> INPUT:
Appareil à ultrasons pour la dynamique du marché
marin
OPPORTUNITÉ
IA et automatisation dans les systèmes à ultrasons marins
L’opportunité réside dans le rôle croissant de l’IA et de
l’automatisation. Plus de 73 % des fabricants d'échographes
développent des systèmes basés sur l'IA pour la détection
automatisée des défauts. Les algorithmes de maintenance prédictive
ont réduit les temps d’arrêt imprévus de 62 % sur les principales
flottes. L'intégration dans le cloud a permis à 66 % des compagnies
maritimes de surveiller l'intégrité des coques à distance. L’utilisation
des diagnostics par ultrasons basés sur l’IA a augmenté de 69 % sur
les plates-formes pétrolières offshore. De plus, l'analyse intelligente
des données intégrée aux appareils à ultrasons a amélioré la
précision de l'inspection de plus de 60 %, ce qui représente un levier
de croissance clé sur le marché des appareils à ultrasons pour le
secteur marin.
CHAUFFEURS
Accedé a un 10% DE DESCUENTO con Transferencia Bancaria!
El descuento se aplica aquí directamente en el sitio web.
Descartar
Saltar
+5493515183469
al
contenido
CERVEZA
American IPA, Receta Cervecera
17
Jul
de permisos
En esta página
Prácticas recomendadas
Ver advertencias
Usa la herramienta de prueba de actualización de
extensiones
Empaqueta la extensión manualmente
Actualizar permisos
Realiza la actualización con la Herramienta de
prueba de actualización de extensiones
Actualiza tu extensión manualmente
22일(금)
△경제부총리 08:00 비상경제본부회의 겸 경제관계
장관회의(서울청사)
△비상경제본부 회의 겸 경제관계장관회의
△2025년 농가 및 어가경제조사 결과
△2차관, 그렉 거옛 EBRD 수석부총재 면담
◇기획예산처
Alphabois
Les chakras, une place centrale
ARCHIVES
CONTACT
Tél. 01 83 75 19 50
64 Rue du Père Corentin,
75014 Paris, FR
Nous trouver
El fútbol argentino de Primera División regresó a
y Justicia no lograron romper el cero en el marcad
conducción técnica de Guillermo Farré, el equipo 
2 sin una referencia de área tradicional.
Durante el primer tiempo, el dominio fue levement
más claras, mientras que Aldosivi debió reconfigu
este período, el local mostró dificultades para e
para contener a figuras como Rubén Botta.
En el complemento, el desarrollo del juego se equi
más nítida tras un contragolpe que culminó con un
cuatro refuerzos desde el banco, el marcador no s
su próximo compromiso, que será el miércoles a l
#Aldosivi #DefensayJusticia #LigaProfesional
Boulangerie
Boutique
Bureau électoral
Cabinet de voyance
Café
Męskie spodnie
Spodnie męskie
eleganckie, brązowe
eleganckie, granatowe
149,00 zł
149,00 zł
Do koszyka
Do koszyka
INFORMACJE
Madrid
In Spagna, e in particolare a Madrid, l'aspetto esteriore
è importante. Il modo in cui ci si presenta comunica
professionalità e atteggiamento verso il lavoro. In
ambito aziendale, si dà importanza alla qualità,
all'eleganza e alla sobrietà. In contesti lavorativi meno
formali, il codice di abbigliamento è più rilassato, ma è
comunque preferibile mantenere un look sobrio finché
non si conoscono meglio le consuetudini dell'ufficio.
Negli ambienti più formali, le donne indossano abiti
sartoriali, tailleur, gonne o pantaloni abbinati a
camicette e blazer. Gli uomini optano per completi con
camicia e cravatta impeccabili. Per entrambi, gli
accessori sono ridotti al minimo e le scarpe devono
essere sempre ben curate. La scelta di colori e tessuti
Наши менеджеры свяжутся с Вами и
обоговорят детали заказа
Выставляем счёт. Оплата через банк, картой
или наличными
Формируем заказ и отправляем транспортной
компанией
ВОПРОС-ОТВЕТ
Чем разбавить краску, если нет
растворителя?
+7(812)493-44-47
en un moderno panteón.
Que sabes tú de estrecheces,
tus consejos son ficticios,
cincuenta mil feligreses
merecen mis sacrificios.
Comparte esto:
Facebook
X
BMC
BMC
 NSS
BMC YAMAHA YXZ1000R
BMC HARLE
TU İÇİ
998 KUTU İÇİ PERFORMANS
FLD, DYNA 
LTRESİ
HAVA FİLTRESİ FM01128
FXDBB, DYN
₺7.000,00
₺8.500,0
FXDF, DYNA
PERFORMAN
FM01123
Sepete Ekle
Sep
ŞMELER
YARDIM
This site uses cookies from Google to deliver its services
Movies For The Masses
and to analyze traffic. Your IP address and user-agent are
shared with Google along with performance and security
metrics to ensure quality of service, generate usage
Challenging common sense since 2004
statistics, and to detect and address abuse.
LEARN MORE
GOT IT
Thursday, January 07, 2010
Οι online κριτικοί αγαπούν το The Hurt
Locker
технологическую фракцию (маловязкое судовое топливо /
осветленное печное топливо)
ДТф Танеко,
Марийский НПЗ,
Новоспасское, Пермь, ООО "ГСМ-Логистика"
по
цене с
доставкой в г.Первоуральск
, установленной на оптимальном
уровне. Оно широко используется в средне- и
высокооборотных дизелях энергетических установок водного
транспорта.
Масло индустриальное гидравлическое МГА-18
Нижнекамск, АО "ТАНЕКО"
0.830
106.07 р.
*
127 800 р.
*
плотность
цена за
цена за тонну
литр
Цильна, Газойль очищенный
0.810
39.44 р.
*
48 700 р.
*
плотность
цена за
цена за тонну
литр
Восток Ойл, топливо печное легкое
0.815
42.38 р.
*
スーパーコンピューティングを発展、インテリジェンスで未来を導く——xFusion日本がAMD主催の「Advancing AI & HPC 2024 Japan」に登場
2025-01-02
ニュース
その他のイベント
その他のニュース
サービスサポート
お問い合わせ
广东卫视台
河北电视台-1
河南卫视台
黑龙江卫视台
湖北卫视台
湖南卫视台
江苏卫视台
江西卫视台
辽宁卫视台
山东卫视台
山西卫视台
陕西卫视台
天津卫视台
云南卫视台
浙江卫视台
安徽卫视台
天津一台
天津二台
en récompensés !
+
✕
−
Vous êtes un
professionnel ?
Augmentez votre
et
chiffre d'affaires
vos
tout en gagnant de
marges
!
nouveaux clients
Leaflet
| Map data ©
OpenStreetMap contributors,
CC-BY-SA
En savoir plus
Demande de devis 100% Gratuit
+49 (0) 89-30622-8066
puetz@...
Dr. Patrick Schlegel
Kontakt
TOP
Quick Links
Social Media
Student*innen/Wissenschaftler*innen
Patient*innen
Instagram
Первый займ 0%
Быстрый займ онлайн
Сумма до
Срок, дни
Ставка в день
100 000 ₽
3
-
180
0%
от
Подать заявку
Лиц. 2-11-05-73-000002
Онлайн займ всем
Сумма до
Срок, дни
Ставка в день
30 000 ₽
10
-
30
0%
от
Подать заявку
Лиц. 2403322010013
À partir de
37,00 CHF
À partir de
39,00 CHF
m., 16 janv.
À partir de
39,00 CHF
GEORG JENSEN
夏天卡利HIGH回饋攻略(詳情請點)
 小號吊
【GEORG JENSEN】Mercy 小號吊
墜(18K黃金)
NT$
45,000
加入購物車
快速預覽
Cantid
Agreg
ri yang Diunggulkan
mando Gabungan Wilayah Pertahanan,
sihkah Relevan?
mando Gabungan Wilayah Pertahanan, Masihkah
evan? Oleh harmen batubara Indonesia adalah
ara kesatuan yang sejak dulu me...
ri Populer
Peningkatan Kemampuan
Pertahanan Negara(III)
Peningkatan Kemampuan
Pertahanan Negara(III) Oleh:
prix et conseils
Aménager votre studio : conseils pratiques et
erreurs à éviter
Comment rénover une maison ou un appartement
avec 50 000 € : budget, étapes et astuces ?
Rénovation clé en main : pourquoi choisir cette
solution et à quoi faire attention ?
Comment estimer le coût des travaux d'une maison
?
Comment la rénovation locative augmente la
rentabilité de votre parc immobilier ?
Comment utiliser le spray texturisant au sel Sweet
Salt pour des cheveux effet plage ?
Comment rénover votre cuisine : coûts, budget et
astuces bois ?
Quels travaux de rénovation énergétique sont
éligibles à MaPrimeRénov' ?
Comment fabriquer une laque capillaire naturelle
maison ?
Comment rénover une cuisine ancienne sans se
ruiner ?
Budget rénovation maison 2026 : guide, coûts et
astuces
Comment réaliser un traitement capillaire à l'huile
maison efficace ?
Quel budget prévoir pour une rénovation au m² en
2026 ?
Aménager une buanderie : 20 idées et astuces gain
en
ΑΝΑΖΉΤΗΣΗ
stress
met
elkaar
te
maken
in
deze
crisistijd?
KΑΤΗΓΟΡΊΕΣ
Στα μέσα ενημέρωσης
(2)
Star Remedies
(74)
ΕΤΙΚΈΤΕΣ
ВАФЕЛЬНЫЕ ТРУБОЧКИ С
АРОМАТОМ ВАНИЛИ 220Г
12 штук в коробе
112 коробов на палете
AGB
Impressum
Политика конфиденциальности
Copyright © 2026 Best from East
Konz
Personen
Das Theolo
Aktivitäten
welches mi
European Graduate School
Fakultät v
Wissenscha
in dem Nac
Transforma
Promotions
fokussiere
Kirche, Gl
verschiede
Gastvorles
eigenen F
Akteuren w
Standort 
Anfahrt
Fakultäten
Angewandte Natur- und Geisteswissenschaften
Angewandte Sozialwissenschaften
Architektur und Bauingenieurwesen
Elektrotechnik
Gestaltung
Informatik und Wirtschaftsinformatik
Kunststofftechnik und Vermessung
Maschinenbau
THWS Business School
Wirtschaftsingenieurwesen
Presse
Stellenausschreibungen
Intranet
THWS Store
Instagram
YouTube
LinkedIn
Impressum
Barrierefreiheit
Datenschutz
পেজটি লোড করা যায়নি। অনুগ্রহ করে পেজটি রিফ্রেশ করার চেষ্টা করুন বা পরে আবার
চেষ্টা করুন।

> WHAT THE TASK ASKS: Return, verbatim, every line of the rows from the first line up to and including the line that contains "para contener a figuras como Rubén Botta.".

> EXERCISE OUTPUT:
Appareil à ultrasons pour la dynamique du marché
marin
OPPORTUNITÉ
IA et automatisation dans les systèmes à ultrasons marins
L’opportunité réside dans le rôle croissant de l’IA et de
l’automatisation. Plus de 73 % des fabricants d'échographes
développent des systèmes basés sur l'IA pour la détection
automatisée des défauts. Les algorithmes de maintenance prédictive
ont réduit les temps d’arrêt imprévus de 62 % sur les principales
flottes. L'intégration dans le cloud a permis à 66 % des compagnies
maritimes de surveiller l'intégrité des coques à distance. L’utilisation
des diagnostics par ultrasons basés sur l’IA a augmenté de 69 % sur
les plates-formes pétrolières offshore. De plus, l'analyse intelligente
des données intégrée aux appareils à ultrasons a amélioré la
précision de l'inspection de plus de 60 %, ce qui représente un levier
de croissance clé sur le marché des appareils à ultrasons pour le
secteur marin.
CHAUFFEURS
Accedé a un 10% DE DESCUENTO con Transferencia Bancaria!
El descuento se aplica aquí directamente en el sitio web.
Descartar
Saltar
+5493515183469
al
contenido
CERVEZA
American IPA, Receta Cervecera
17
Jul
de permisos
En esta página
Prácticas recomendadas
Ver advertencias
Usa la herramienta de prueba de actualización de
extensiones
Empaqueta la extensión manualmente
Actualizar permisos
Realiza la actualización con la Herramienta de
prueba de actualización de extensiones
Actualiza tu extensión manualmente
22일(금)
△경제부총리 08:00 비상경제본부회의 겸 경제관계
장관회의(서울청사)
△비상경제본부 회의 겸 경제관계장관회의
△2025년 농가 및 어가경제조사 결과
△2차관, 그렉 거옛 EBRD 수석부총재 면담
◇기획예산처
Alphabois
Les chakras, une place centrale
ARCHIVES
CONTACT
Tél. 01 83 75 19 50
64 Rue du Père Corentin,
75014 Paris, FR
Nous trouver
El fútbol argentino de Primera División regresó a
y Justicia no lograron romper el cero en el marcad
conducción técnica de Guillermo Farré, el equipo 
2 sin una referencia de área tradicional.
Durante el primer tiempo, el dominio fue levement
más claras, mientras que Aldosivi debió reconfigu
este período, el local mostró dificultades para e
para contener a figuras como Rubén Botta.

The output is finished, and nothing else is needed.